I think I finally figured out why haven’t followed through much on my attempt to write more about life with a disability on The Casual Critic. Every now and then it occurs to me that the internet should be the ultimate equalizer for people with disabilities, and I troll the web seeking to truly connect with others living life with a disability.
It takes about an hour before I am ready to abandon the subject for another six months or so. I’m never quite sure why, except for the sick feeling I have in my stomach.
I usually start at the New Mobility message board, which reads like someone wrote down dialogue in a high school cafeteria. Then I’ll check for some news on people with disabilities, only to find search results filled with stories on legal issues. Eventually, I’ll find an agency or two looking to help people with disabilities conquer the world, as long as they are paid oodles of money by some government agency “supporting” the “client” who must unquestioningly follow the same prescribed plan that fails time after time.
Recently, I found this ridiculous article in New Mobility that suggests the unemployment rate among people with disabilities “. . . still comes down to, do you really want to work?” Not sure whose ass this moronic author is kissing, but he clearly has no clue about life with a disability. In a 3,400-word story, Jeff Shannon never once brings up prejudiced employers, useless advocates, or a toothless Americans with Disabilities Act.
In 34 years I don’t think the central fact in my life has ever changed. Life with cerebral palsy means never truly being a full member of society. For all the so-called progress made by people with disabilities, the fact is we are still the most discriminated against minority in society. It seems to me that the biggest reason for this is that we are simply too diverse.
People who become disabled view the world differently from those who were born with a disability.

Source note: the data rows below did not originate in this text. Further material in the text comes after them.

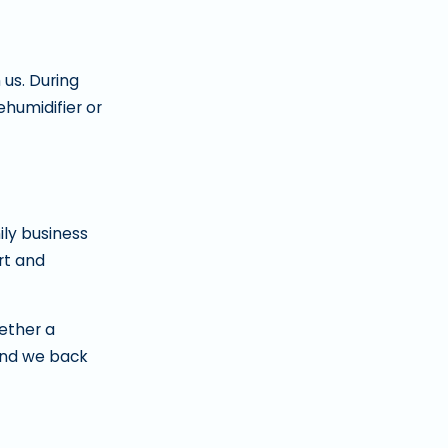
us. During
humidifier or
ily business
rt and
ether a
and we back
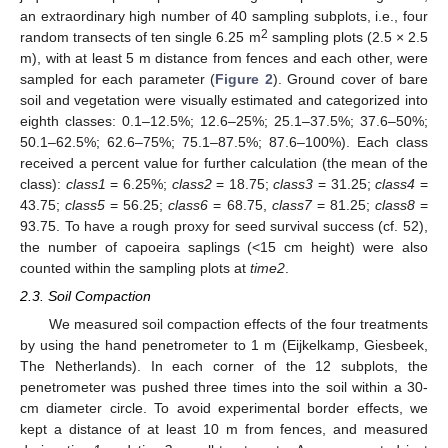
an extraordinary high number of 40 sampling subplots, i.e., four
2
random transects of ten single 6.25 m
sampling plots (2.5 × 2.5
m), with at least 5 m distance from fences and each other, were
sampled for each parameter (
Figure 2
). Ground cover of bare
soil and vegetation were visually estimated and categorized into
eighth classes: 0.1–12.5%; 12.6–25%; 25.1–37.5%; 37.6–50%;
50.1–62.5%; 62.6–75%; 75.1–87.5%; 87.6–100%). Each class
received a percent value for further calculation (the mean of the
class):
class1
= 6.25%;
class2
= 18.75;
class3
= 31.25;
class4
=
43.75;
class5
= 56.25;
class6
= 68.75,
class7
= 81.25;
class8
=
93.75. To have a rough proxy for seed survival success (cf. 52),
the number of capoeira saplings (<15 cm height) were also
counted within the sampling plots at
time2
.
2.3. Soil Compaction
We measured soil compaction effects of the four treatments
by using the hand penetrometer to 1 m (Eijkelkamp, Giesbeek,
The Netherlands). In each corner of the 12 subplots, the
penetrometer was pushed three times into the soil within a 30-
cm diameter circle. To avoid experimental border effects, we
kept a distance of at least 10 m from fences, and measured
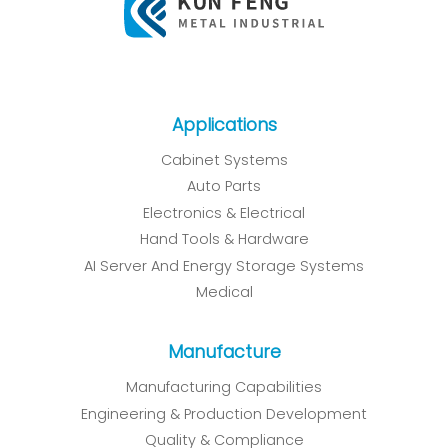
Applications
Cabinet Systems
Auto Parts
Electronics & Electrical
Hand Tools & Hardware
AI Server And Energy Storage Systems
Medical
Manufacture
Manufacturing Capabilities
Engineering & Production Development
Quality & Compliance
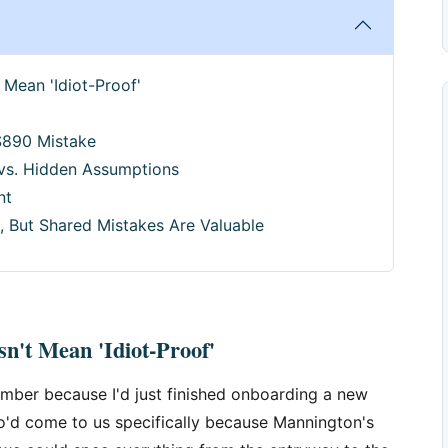
 Mean 'Idiot-Proof'
$890 Mistake
 vs. Hidden Assumptions
nt
, But Shared Mistakes Are Valuable
n't Mean 'Idiot-Proof'
mber because I'd just finished onboarding a new
'd come to us specifically because Mannington's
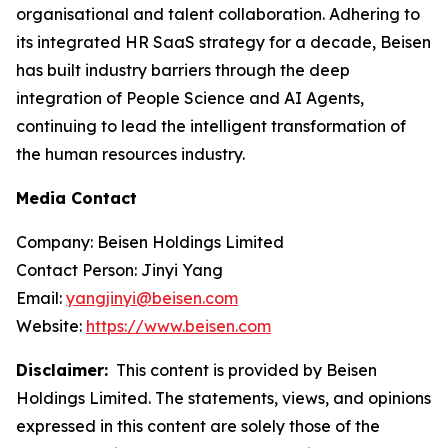
organisational and talent collaboration. Adhering to
its integrated HR SaaS strategy for a decade, Beisen
has built industry barriers through the deep
integration of People Science and AI Agents,
continuing to lead the intelligent transformation of
the human resources industry.
Media Contact
Company: Beisen Holdings Limited
Contact Person: Jinyi Yang
Email:
yangjinyi@beisen.com
Website:
https://www.beisen.com
Disclaimer:
This content is provided by Beisen
Holdings Limited. The statements, views, and opinions
expressed in this content are solely those of the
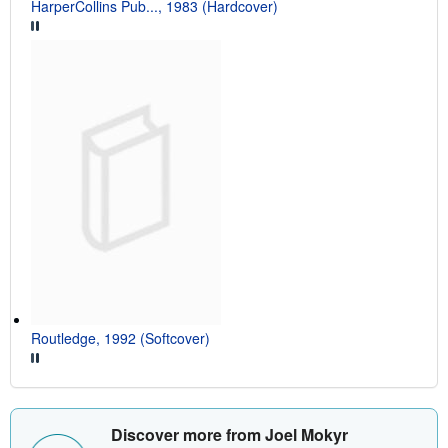
HarperCollins Pub..., 1983 (Hardcover)
Routledge, 1992 (Softcover)
Discover more from Joel Mokyr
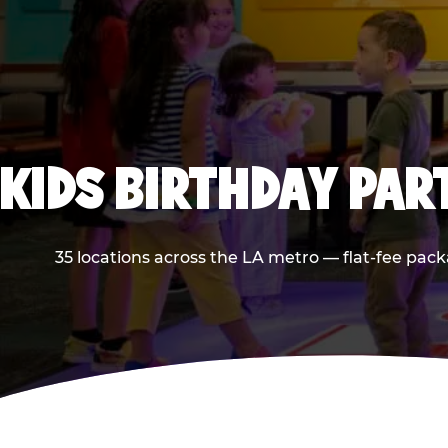
KIDS BIRTHDAY PAR
35 locations across the LA metro — flat-fee pack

Those with speech problems face prejudice others cannot comprehend, while those centered on major health issues have little or no concern for employment issues.
There is no sense of unity, not even a hint of a truly unified “movement” among people with disabilities. Each group has its unique issues, and we spend all of our energy squabbling with each other about useless topics like politically correct speech.
I’ve spent the better part of this year attempting to tie The Stores at Royal Steele to the right charity, garnering barely a nibble of reply. I can’t even get groups to forward my promotional e-mails to their members.
Whining? No. More like wondering. Wondering if we’ll ever have blogs talking about every day life with a disability without getting bogged down in medical or systematic issues. Wondering if the disability community will ever be moved to support each other’s business ventures, artistic efforts, and the like. Wondering if government funded advocates will ever realize that, whatever their primary focus, enhancing the sense of a true disability community should be part of what they do.
Sadly, it seems like I’ll never stop wondering.